▸ Your objective: Please set down the records below exactly as they appear.

▸ Records provided:
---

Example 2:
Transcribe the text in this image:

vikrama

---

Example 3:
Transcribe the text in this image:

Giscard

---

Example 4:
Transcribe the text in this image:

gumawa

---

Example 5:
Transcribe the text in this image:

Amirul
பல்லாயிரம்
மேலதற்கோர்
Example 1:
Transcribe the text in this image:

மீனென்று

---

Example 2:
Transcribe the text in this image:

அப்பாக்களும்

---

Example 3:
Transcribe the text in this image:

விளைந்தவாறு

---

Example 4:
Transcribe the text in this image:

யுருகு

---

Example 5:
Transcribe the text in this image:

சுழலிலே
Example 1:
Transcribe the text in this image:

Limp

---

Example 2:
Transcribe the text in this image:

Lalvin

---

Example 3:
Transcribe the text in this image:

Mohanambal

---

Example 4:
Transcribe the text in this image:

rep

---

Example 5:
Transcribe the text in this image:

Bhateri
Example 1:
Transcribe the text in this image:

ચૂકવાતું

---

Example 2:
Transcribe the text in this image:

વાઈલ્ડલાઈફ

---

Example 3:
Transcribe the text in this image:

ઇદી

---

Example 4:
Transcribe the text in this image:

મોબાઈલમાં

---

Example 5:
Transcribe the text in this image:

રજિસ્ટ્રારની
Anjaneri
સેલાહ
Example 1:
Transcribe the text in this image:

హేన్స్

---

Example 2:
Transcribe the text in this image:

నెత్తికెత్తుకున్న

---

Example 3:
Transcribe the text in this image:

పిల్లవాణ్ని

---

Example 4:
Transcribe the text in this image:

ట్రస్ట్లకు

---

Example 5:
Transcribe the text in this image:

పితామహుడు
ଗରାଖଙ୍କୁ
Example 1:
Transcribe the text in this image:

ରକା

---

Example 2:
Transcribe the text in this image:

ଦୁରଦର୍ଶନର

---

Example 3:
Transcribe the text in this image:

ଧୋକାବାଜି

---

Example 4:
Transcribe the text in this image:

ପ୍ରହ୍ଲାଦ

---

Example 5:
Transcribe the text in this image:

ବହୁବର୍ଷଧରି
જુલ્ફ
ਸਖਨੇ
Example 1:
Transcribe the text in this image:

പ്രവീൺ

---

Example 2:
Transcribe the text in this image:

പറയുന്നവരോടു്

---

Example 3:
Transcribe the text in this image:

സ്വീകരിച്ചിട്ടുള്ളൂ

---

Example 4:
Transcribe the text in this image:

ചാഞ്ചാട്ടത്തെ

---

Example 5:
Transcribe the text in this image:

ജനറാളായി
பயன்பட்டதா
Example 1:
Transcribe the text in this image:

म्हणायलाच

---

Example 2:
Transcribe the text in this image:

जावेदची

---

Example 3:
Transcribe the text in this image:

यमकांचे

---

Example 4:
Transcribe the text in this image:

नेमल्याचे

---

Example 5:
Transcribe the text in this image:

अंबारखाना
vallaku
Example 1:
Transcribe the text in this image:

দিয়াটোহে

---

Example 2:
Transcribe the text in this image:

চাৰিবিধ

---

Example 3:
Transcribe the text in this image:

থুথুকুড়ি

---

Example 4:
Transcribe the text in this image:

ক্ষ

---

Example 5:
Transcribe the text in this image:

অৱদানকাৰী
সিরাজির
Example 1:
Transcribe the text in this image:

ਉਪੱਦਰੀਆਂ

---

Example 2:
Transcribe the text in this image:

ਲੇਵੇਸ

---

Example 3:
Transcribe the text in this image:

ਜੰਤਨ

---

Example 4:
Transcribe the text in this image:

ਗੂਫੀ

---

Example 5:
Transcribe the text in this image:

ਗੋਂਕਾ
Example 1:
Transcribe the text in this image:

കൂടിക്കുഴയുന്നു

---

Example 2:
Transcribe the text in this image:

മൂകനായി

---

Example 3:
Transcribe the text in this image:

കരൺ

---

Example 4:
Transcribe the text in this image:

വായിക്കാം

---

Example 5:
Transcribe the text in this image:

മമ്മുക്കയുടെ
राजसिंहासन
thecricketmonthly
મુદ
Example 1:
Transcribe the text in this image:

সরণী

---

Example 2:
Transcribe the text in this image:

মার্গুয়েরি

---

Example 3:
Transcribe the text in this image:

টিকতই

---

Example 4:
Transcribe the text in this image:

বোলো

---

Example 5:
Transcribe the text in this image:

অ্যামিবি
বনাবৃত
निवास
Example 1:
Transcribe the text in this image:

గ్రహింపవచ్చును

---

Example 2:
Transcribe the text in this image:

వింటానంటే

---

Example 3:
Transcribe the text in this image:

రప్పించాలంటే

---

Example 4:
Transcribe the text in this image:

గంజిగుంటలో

▸ Result for this exercise:
---

Example 2:
Transcribe the text in this image:

vikrama

---

Example 3:
Transcribe the text in this image:

Giscard

---

Example 4:
Transcribe the text in this image:

gumawa

---

Example 5:
Transcribe the text in this image:

Amirul
பல்லாயிரம்
மேலதற்கோர்
Example 1:
Transcribe the text in this image:

மீனென்று

---

Example 2:
Transcribe the text in this image:

அப்பாக்களும்

---

Example 3:
Transcribe the text in this image:

விளைந்தவாறு

---

Example 4:
Transcribe the text in this image:

யுருகு

---

Example 5:
Transcribe the text in this image:

சுழலிலே
Example 1:
Transcribe the text in this image:

Limp

---

Example 2:
Transcribe the text in this image:

Lalvin

---

Example 3:
Transcribe the text in this image:

Mohanambal

---

Example 4:
Transcribe the text in this image:

rep

---

Example 5:
Transcribe the text in this image:

Bhateri
Example 1:
Transcribe the text in this image:

ચૂકવાતું

---

Example 2:
Transcribe the text in this image:

વાઈલ્ડલાઈફ

---

Example 3:
Transcribe the text in this image:

ઇદી

---

Example 4:
Transcribe the text in this image:

મોબાઈલમાં

---

Example 5:
Transcribe the text in this image:

રજિસ્ટ્રારની
Anjaneri
સેલાહ
Example 1:
Transcribe the text in this image:

హేన్స్

---

Example 2:
Transcribe the text in this image:

నెత్తికెత్తుకున్న

---

Example 3:
Transcribe the text in this image:

పిల్లవాణ్ని

---

Example 4:
Transcribe the text in this image:

ట్రస్ట్లకు

---

Example 5:
Transcribe the text in this image:

పితామహుడు
ଗରାଖଙ୍କୁ
Example 1:
Transcribe the text in this image:

ରକା

---

Example 2:
Transcribe the text in this image:

ଦୁରଦର୍ଶନର

---

Example 3:
Transcribe the text in this image:

ଧୋକାବାଜି

---

Example 4:
Transcribe the text in this image:

ପ୍ରହ୍ଲାଦ

---

Example 5:
Transcribe the text in this image:

ବହୁବର୍ଷଧରି
જુલ્ફ
ਸਖਨੇ
Example 1:
Transcribe the text in this image:

പ്രവീൺ

---

Example 2:
Transcribe the text in this image:

പറയുന്നവരോടു്

---

Example 3:
Transcribe the text in this image:

സ്വീകരിച്ചിട്ടുള്ളൂ

---

Example 4:
Transcribe the text in this image:

ചാഞ്ചാട്ടത്തെ

---

Example 5:
Transcribe the text in this image:

ജനറാളായി
பயன்பட்டதா
Example 1:
Transcribe the text in this image:

म्हणायलाच

---

Example 2:
Transcribe the text in this image:

जावेदची

---

Example 3:
Transcribe the text in this image:

यमकांचे

---

Example 4:
Transcribe the text in this image:

नेमल्याचे

---

Example 5:
Transcribe the text in this image:

अंबारखाना
vallaku
Example 1:
Transcribe the text in this image:

দিয়াটোহে

---

Example 2:
Transcribe the text in this image:

চাৰিবিধ

---

Example 3:
Transcribe the text in this image:

থুথুকুড়ি

---

Example 4:
Transcribe the text in this image:

ক্ষ

---

Example 5:
Transcribe the text in this image:

অৱদানকাৰী
সিরাজির
Example 1:
Transcribe the text in this image:

ਉਪੱਦਰੀਆਂ

---

Example 2:
Transcribe the text in this image:

ਲੇਵੇਸ

---

Example 3:
Transcribe the text in this image:

ਜੰਤਨ

---

Example 4:
Transcribe the text in this image:

ਗੂਫੀ

---

Example 5:
Transcribe the text in this image:

ਗੋਂਕਾ
Example 1:
Transcribe the text in this image:

കൂടിക്കുഴയുന്നു

---

Example 2:
Transcribe the text in this image:

മൂകനായി

---

Example 3:
Transcribe the text in this image:

കരൺ

---

Example 4:
Transcribe the text in this image:

വായിക്കാം

---

Example 5:
Transcribe the text in this image:

മമ്മുക്കയുടെ
राजसिंहासन
thecricketmonthly
મુદ
Example 1:
Transcribe the text in this image:

সরণী

---

Example 2:
Transcribe the text in this image:

মার্গুয়েরি

---

Example 3:
Transcribe the text in this image:

টিকতই

---

Example 4:
Transcribe the text in this image:

বোলো

---

Example 5:
Transcribe the text in this image:

অ্যামিবি
বনাবৃত
निवास
Example 1:
Transcribe the text in this image:

గ్రహింపవచ్చును

---

Example 2:
Transcribe the text in this image:

వింటానంటే

---

Example 3:
Transcribe the text in this image:

రప్పించాలంటే

---

Example 4:
Transcribe the text in this image:

గంజిగుంటలో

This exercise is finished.